Potter & Wetherell’s Discourse Analysis
An alternative approach to the investigation of written text is the form of Discourse Analysis developed by Potter and Wetherell (1987). Discourse Analysis does not adopt an overtly emancipatory agenda in the same way as CDA, but is nevertheless a critical approach, concerned as it is with repeated patterns of language which serve to entrench certain social positions. Discourse Analysis has its roots in Discursive Psychology rather than linguistics, and was developed from studies by Gilbert and Mulkay (1984) into how scientific research work has been constructed and positioned within the scientific community. Writers in the Discourse Analysis tradition have more frequently used conversations and interviews as data, but the approach has also been used in the study of written media texts (e.g. Potter & Reicher, 1987).
Linguists of this school seek to identify “interpretative repertoires”, which are “broadly discernible clusters of terms, descriptions, commonplaces ... and figures of speech often clustered around metaphors or vivid images and often using distinct grammatical constructions and styles” (Potter, Wetherell, Gill, & Edwards, 1990: 212).
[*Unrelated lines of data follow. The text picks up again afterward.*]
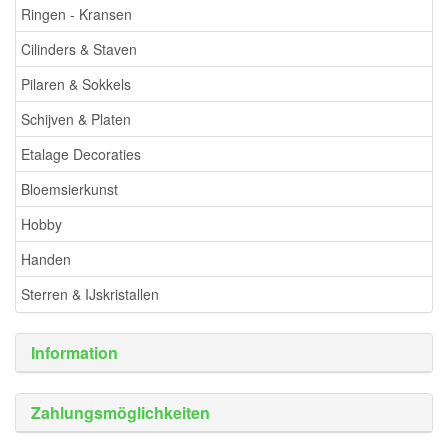
Ringen - Kransen
Cilinders & Staven
Pilaren & Sokkels
Schijven & Platen
Etalage Decoraties
Bloemsierkunst
Hobby
Handen
Sterren & IJskristallen
Information
Zahlungsmöglichkeiten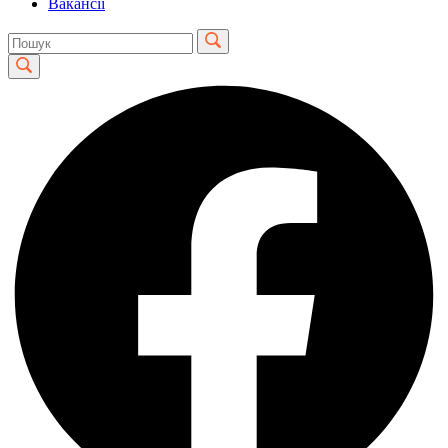
Вакансії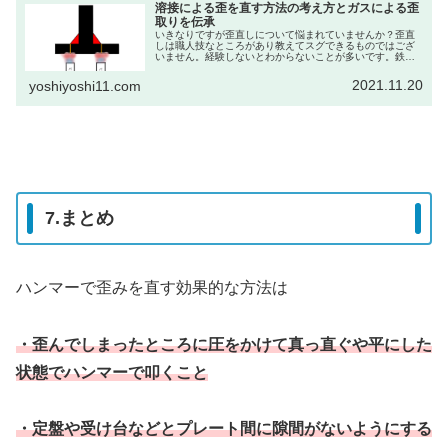
溶接による歪を直す方法の考え方とガスによる歪
取りを伝承
いきなりですが歪直しについて悩まれていませんか？歪直
しは職人技なところがあり教えてスグできるものではござ
いません。経験しないとわからないことが多いです。鉄工
のモノ造り経験者は誰もが初めは歪取りのやり方と抑える
方法を悩むものです。しかし10年...
2021.11.20
yoshiyoshi11.com
7.まとめ
ハンマーで歪みを直す効果的な方法は
・歪んでしまったところに圧をかけて真っ直ぐや平にした
状態でハンマーで叩くこと
・定盤や受け台などとプレート間に隙間がないようにする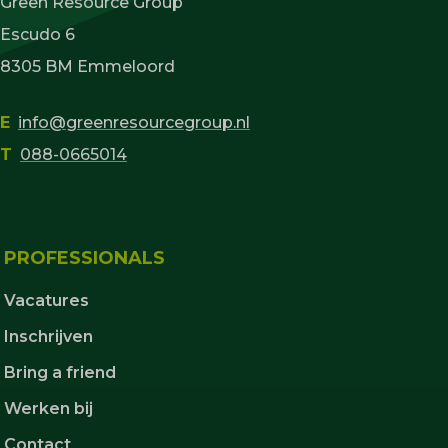
Green Resource Group
Escudo 6
8305 BM Emmeloord
E
info@greenresourcegroup.nl
T
088-0665014
PROFESSIONALS
Vacatures
Inschrijven
Bring a friend
Werken bij
Contact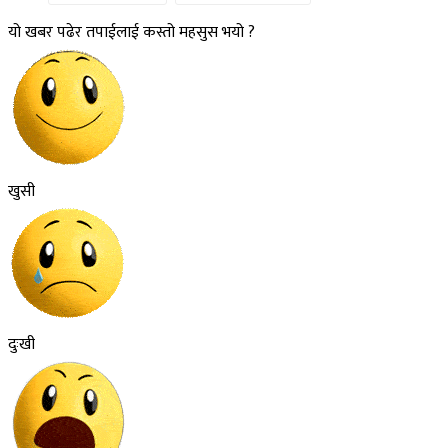
यो खबर पढेर तपाईलाई कस्तो महसुस भयो ?
खुसी
दुःखी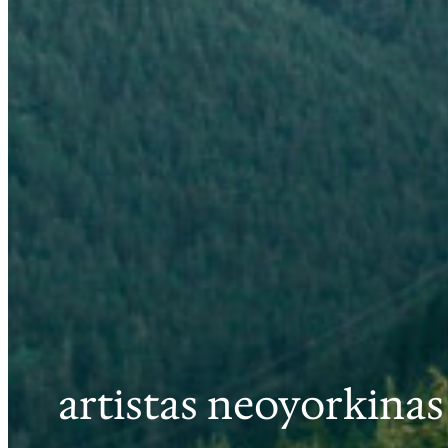
artistas neoyorkinas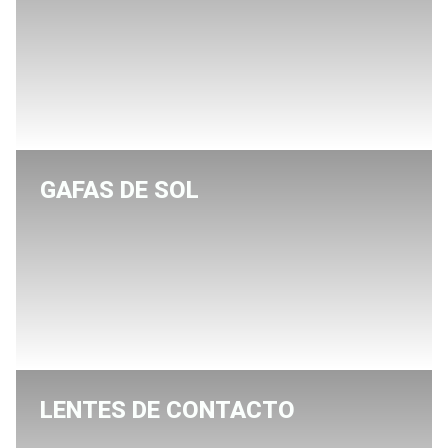
GAFAS DE SOL
LENTES DE CONTACTO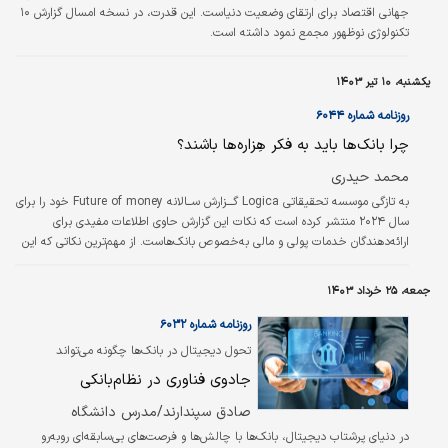
خطا در قضاوت و بیشترین…
جهانی اقتصاد برای ارتقای وضعیت دنیاست. این قدرت، در نسخه امسال گزارش ۱۰
تکنولوژی نوظهور مجمع نمود داشته است.
یکشنبه، ۱۰ تیر ۱۴۰۳
روزنامه شماره ۶۰۴۴
چرا بانک‌ها باید به فکر هِزاره‌‌‌ها باشند؟
محمد حیدری
به تازگی موسسه تحقیقاتی Logica گـــزارش ســالانه Future of money خود را برای
سال ۲۰۲۴ منتشر کرده است که نکات این گزارش حاوی اطلاعات مفیدی برای
ارائه‌دهندگان خدمات پولی و مالی به‌خصوص بانک‌هاست. از مهم‌ترین نکاتی که این
گزارش بر آن متمرکز است، افزایش استفاده از تکنولوژی در خدمات مالی است.
اینترنت، لپ‌تاپ، تلفن‌‌‌های همراه و دیگر دستگاه‌‌‌های دیجیتال از مظاهر استفاده از
جمعه، ۲۵ خرداد ۱۴۰۳
تکنولوژی در زندگی روزمره انسان‌‌‌ها به شمار می‌‌‌روند؛ به‌طوری که در دسترس نبودن
چند‌ساعته هر یک از این موارد ممکن است برای…
روزنامه شماره ۶۰۳۲
تحول دیجیتال در بانک‌ها چگونه می‌تواند
بانکداری را تغییر دهد؟
جادوی فناوری در نظام‌بانکی
صادق سپندارند/مدرس دانشگاه
در دنیای پرشتاب دیجیتال، بانک‌ها با چالش‌‌ها و فرصت‌‌های بی‌‌سابقه‌‌ای روبه‌رو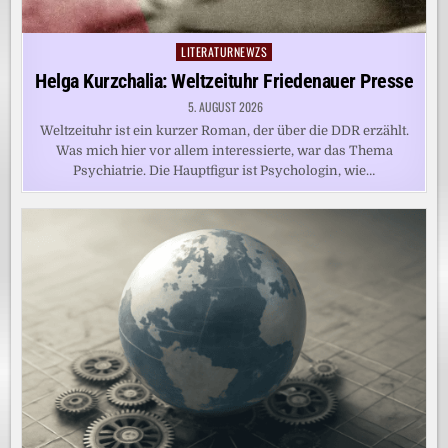
LITERATURNEWZS
Posted
in
Helga Kurzchalia: Weltzeituhr Friedenauer Presse
5. AUGUST 2026
Weltzeituhr ist ein kurzer Roman, der über die DDR erzählt.
Was mich hier vor allem interessierte, war das Thema
Psychiatrie. Die Hauptfigur ist Psychologin, wie…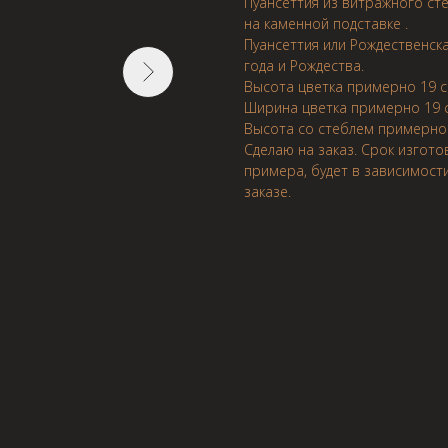
Пуансеттия из витражного ст
на каменной подставке .
Пуансеттия или Рождественск
года и Рождества.
Высота цветка примерно 19 
Ширина цветка примерно 19 
Высота со стеблем примерно
Сделаю на заказ. Срок изгото
примера, будет в зависимост
заказе.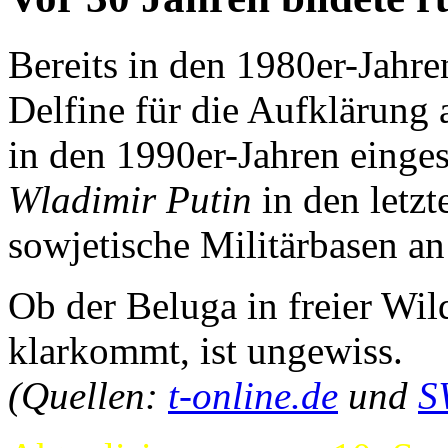
Bereits in den 1980er-Jahren
Delfine für die Aufklärun
in den 1990er-Jahren eingest
Wladimir Putin
in den letzt
sowjetische Militärbasen an 
Ob der Beluga in freier Wi
klarkommt, ist ungewiss.
(Quellen:
t-online.de
und
S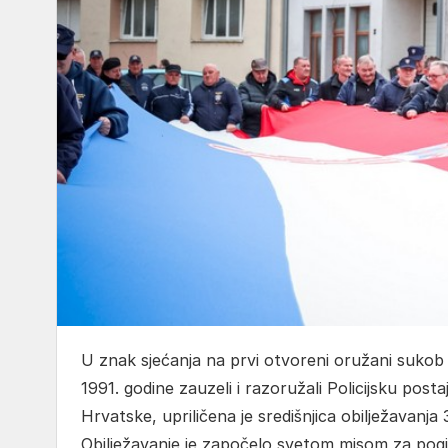
U znak sjećanja na prvi otvoreni oružani sukob 
1991. godine zauzeli i razoružali Policijsku pos
Hrvatske, upriličena je središnjica obilježavanj
Obilježavanje je započelo svetom misom za pogin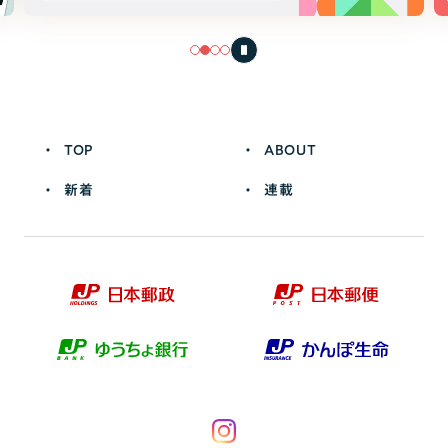
TOP
ABOUT
新着
連載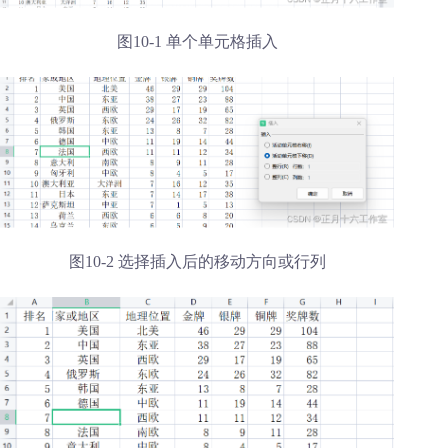
图10-1 单个单元格插入
图10-2 选择插入后的移动方向或行列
These clusters of language usages are understood to be flexible and “selectively drawn upon and reworked according to the interpersonal context” (Wooffitt, 2005: 154). Wooffitt is inclined to draw a distinction between Foucauldian discourses and interpretative repertoires based on this variability, but other writers who use this approach do not. For example, Talja (1999: 461) suggests that the two concepts of “interpretative repertoires” and “discourses” are equivalent. Potter & Wetherell’s Discourse Analysis is appropriate and frequently used for media investigation. Its definition of interpretative repertoires chimes with my interest in varying language choices by writer and genre.